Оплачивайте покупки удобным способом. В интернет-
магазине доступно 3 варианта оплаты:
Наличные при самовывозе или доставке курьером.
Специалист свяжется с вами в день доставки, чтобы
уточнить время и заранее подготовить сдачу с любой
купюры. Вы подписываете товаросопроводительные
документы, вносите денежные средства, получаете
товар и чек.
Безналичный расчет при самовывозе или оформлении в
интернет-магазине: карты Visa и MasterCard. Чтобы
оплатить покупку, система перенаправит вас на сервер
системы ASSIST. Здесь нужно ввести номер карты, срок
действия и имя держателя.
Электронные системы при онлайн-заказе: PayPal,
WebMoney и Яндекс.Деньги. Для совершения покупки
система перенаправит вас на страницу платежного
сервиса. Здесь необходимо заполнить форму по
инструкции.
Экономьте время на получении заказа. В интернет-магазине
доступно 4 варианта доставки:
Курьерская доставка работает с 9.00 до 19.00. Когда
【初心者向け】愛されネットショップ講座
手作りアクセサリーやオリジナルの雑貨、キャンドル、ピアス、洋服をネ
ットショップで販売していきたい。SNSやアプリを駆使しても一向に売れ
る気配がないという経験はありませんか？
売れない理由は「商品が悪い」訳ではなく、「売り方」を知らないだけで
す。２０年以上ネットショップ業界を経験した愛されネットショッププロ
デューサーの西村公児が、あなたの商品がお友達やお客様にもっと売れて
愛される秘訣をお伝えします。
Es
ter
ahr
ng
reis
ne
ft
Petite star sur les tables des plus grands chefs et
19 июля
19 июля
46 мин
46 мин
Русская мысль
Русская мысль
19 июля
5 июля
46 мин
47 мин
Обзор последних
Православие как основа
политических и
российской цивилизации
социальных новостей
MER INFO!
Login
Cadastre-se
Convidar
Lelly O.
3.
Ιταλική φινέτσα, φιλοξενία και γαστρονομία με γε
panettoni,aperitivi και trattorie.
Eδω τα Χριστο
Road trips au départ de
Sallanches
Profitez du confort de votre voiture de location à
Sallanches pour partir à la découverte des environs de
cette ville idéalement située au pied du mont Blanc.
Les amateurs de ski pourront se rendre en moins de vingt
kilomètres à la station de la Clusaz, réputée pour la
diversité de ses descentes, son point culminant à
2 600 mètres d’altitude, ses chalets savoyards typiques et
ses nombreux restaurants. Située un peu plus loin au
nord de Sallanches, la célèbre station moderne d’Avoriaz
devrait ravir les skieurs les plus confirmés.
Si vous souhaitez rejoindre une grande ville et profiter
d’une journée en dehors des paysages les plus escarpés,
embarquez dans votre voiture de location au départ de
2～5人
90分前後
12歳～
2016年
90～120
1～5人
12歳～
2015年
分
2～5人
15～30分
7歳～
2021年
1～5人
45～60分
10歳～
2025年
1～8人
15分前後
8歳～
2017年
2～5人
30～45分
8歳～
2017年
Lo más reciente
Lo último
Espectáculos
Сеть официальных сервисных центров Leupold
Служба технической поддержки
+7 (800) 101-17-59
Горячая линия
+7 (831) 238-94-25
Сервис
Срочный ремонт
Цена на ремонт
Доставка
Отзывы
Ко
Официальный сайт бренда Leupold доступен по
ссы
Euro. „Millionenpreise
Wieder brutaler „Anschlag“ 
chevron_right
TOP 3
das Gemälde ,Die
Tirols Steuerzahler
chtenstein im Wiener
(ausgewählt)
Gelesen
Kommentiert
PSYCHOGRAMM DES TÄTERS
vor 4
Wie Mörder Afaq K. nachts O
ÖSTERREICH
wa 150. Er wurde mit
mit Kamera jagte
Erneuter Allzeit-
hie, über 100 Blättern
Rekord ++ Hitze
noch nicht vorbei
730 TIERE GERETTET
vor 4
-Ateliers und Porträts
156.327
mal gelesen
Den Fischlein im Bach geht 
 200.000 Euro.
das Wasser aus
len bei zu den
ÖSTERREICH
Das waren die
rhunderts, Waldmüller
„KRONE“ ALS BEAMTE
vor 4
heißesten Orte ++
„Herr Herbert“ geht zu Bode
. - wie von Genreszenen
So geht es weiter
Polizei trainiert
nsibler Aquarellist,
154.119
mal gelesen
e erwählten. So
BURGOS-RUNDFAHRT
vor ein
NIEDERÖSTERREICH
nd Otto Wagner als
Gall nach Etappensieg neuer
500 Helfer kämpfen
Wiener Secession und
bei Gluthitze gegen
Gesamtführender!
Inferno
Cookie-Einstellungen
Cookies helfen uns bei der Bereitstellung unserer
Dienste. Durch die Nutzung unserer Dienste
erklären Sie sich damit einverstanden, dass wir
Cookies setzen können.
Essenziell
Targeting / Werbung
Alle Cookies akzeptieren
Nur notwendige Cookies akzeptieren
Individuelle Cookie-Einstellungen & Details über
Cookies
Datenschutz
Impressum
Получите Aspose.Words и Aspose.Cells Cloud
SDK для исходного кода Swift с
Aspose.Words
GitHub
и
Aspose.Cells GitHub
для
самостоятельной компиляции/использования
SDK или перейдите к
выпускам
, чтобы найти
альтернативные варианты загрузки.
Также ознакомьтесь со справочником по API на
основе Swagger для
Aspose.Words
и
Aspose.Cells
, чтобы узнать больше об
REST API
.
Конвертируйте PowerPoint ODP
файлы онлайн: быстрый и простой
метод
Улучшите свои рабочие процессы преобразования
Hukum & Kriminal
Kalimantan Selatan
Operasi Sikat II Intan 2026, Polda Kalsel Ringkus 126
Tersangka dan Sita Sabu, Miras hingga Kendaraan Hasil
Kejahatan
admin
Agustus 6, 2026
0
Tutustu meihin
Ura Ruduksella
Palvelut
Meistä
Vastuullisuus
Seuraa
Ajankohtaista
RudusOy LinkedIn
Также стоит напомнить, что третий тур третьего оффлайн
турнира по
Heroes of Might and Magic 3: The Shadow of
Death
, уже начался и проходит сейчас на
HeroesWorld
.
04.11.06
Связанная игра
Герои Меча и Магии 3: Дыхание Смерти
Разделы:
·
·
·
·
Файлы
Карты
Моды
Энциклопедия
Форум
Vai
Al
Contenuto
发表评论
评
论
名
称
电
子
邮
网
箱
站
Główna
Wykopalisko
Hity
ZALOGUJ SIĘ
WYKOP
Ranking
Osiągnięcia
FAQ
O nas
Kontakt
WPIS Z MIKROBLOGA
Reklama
##########
The records above are to be transcribed exactly and completely.

Оплачивайте покупки удобным способом. В интернет-
магазине доступно 3 варианта оплаты:
Наличные при самовывозе или доставке курьером.
Специалист свяжется с вами в день доставки, чтобы
уточнить время и заранее подготовить сдачу с любой
купюры. Вы подписываете товаросопроводительные
документы, вносите денежные средства, получаете
товар и чек.
Безналичный расчет при самовывозе или оформлении в
интернет-магазине: карты Visa и MasterCard. Чтобы
оплатить покупку, система перенаправит вас на сервер
системы ASSIST. Здесь нужно ввести номер карты, срок
действия и имя держателя.
Электронные системы при онлайн-заказе: PayPal,
WebMoney и Яндекс.Деньги. Для совершения покупки
система перенаправит вас на страницу платежного
сервиса. Здесь необходимо заполнить форму по
инструкции.
Экономьте время на получении заказа. В интернет-магазине
доступно 4 варианта доставки:
Курьерская доставка работает с 9.00 до 19.00. Когда
【初心者向け】愛されネットショップ講座
手作りアクセサリーやオリジナルの雑貨、キャンドル、ピアス、洋服をネ
ットショップで販売していきたい。SNSやアプリを駆使しても一向に売れ
る気配がないという経験はありませんか？
売れない理由は「商品が悪い」訳ではなく、「売り方」を知らないだけで
す。２０年以上ネットショップ業界を経験した愛されネットショッププロ
デューサーの西村公児が、あなたの商品がお友達やお客様にもっと売れて
愛される秘訣をお伝えします。
Es
ter
ahr
ng
reis
ne
ft
Petite star sur les tables des plus grands chefs et
19 июля
19 июля
46 мин
46 мин
Русская мысль
Русская мысль
19 июля
5 июля
46 мин
47 мин
Обзор последних
Православие как основа
политических и
российской цивилизации
социальных новостей
MER INFO!
Login
Cadastre-se
Convidar
Lelly O.
3.
Ιταλική φινέτσα, φιλοξενία και γαστρονομία με γε
panettoni,aperitivi και trattorie.
Eδω τα Χριστο
Road trips au départ de
Sallanches
Profitez du confort de votre voiture de location à
Sallanches pour partir à la découverte des environs de
cette ville idéalement située au pied du mont Blanc.
Les amateurs de ski pourront se rendre en moins de vingt
kilomètres à la station de la Clusaz, réputée pour la
diversité de ses descentes, son point culminant à
2 600 mètres d’altitude, ses chalets savoyards typiques et
ses nombreux restaurants. Située un peu plus loin au
nord de Sallanches, la célèbre station moderne d’Avoriaz
devrait ravir les skieurs les plus confirmés.
Si vous souhaitez rejoindre une grande ville et profiter
d’une journée en dehors des paysages les plus escarpés,
embarquez dans votre voiture de location au départ de
2～5人
90分前後
12歳～
2016年
90～120
1～5人
12歳～
2015年
分
2～5人
15～30分
7歳～
2021年
1～5人
45～60分
10歳～
2025年
1～8人
15分前後
8歳～
2017年
2～5人
30～45分
8歳～
2017年
Lo más reciente
Lo último
Espectáculos
Сеть официальных сервисных центров Leupold
Служба технической поддержки
+7 (800) 101-17-59
Горячая линия
+7 (831) 238-94-25
Сервис
Срочный ремонт
Цена на ремонт
Доставка
Отзывы
Ко
Официальный сайт бренда Leupold доступен по
ссы
Euro. „Millionenpreise
Wieder brutaler „Anschlag“ 
chevron_right
TOP 3
das Gemälde ,Die
Tirols Steuerzahler
chtenstein im Wiener
(ausgewählt)
Gelesen
Kommentiert
PSYCHOGRAMM DES TÄTERS
vor 4
Wie Mörder Afaq K. nachts O
ÖSTERREICH
wa 150. Er wurde mit
mit Kamera jagte
Erneuter Allzeit-
hie, über 100 Blättern
Rekord ++ Hitze
noch nicht vorbei
730 TIERE GERETTET
vor 4
-Ateliers und Porträts
156.327
mal gelesen
Den Fischlein im Bach geht 
 200.000 Euro.
das Wasser aus
len bei zu den
ÖSTERREICH
Das waren die
rhunderts, Waldmüller
„KRONE“ ALS BEAMTE
vor 4
heißesten Orte ++
„Herr Herbert“ geht zu Bode
. - wie von Genreszenen
So geht es weiter
Polizei trainiert
nsibler Aquarellist,
154.119
mal gelesen
e erwählten. So
BURGOS-RUNDFAHRT
vor ein
NIEDERÖSTERREICH
nd Otto Wagner als
Gall nach Etappensieg neuer
500 Helfer kämpfen
Wiener Secession und
bei Gluthitze gegen
Gesamtführender!
Inferno
Cookie-Einstellungen
Cookies helfen uns bei der Bereitstellung unserer
Dienste. Durch die Nutzung unserer Dienste
erklären Sie sich damit einverstanden, dass wir
Cookies setzen können.
Essenziell
Targeting / Werbung
Alle Cookies akzeptieren
Nur notwendige Cookies akzeptieren
Individuelle Cookie-Einstellungen & Details über
Cookies
Datenschutz
Impressum
Получите Aspose.Words и Aspose.Cells Cloud
SDK для исходного кода Swift с
Aspose.Words
GitHub
и
Aspose.Cells GitHub
для
самостоятельной компиляции/использования
SDK или перейдите к
выпускам
, чтобы найти
альтернативные варианты загрузки.
Также ознакомьтесь со справочником по API на
основе Swagger для
Aspose.Words
и
Aspose.Cells
, чтобы узнать больше об
REST API
.
Конвертируйте PowerPoint ODP
файлы онлайн: быстрый и простой
метод
Улучшите свои рабочие процессы преобразования
Hukum & Kriminal
Kalimantan Selatan
Operasi Sikat II Intan 2026, Polda Kalsel Ringkus 126
Tersangka dan Sita Sabu, Miras hingga Kendaraan Hasil
Kejahatan
admin
Agustus 6, 2026
0
Tutustu meihin
Ura Ruduksella
Palvelut
Meistä
Vastuullisuus
Seuraa
Ajankohtaista
RudusOy LinkedIn
Также стоит напомнить, что третий тур третьего оффлайн
турнира по
Heroes of Might and Magic 3: The Shadow of
Death
, уже начался и проходит сейчас на
HeroesWorld
.
04.11.06
Связанная игра
Герои Меча и Магии 3: Дыхание Смерти
Разделы:
·
·
·
·
Файлы
Карты
Моды
Энциклопедия
Форум
Vai
Al
Contenuto
发表评论
评
论
名
称
电
子
邮
网
箱
站
Główna
Wykopalisko
Hity
ZALOGUJ SIĘ
WYKOP
Ranking
Osiągnięcia
FAQ
O nas
Kontakt
WPIS Z MIKROBLOGA
Reklama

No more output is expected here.